REQUEST: Report the number of lines in the entries below that include the word "zona", and nothing else.

MATERIAL PROVIDED:
_____
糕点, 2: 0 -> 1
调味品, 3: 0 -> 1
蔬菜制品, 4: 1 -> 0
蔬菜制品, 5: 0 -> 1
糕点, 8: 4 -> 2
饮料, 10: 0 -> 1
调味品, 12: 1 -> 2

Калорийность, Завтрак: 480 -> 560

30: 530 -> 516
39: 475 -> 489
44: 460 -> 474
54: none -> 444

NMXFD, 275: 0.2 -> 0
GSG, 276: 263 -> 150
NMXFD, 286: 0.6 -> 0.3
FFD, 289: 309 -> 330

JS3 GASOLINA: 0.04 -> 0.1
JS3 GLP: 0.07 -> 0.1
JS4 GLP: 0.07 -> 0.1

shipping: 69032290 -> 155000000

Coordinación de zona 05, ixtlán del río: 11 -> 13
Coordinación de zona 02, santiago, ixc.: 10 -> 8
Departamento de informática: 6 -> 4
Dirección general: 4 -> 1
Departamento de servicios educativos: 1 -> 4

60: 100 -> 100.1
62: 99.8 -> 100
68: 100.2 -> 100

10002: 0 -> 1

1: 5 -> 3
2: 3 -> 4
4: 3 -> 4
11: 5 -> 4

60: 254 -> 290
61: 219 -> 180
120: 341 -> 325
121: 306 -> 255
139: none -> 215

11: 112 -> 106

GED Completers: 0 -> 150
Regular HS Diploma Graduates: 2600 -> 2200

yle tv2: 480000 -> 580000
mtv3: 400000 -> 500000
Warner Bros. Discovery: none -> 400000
_____
RESULT: 2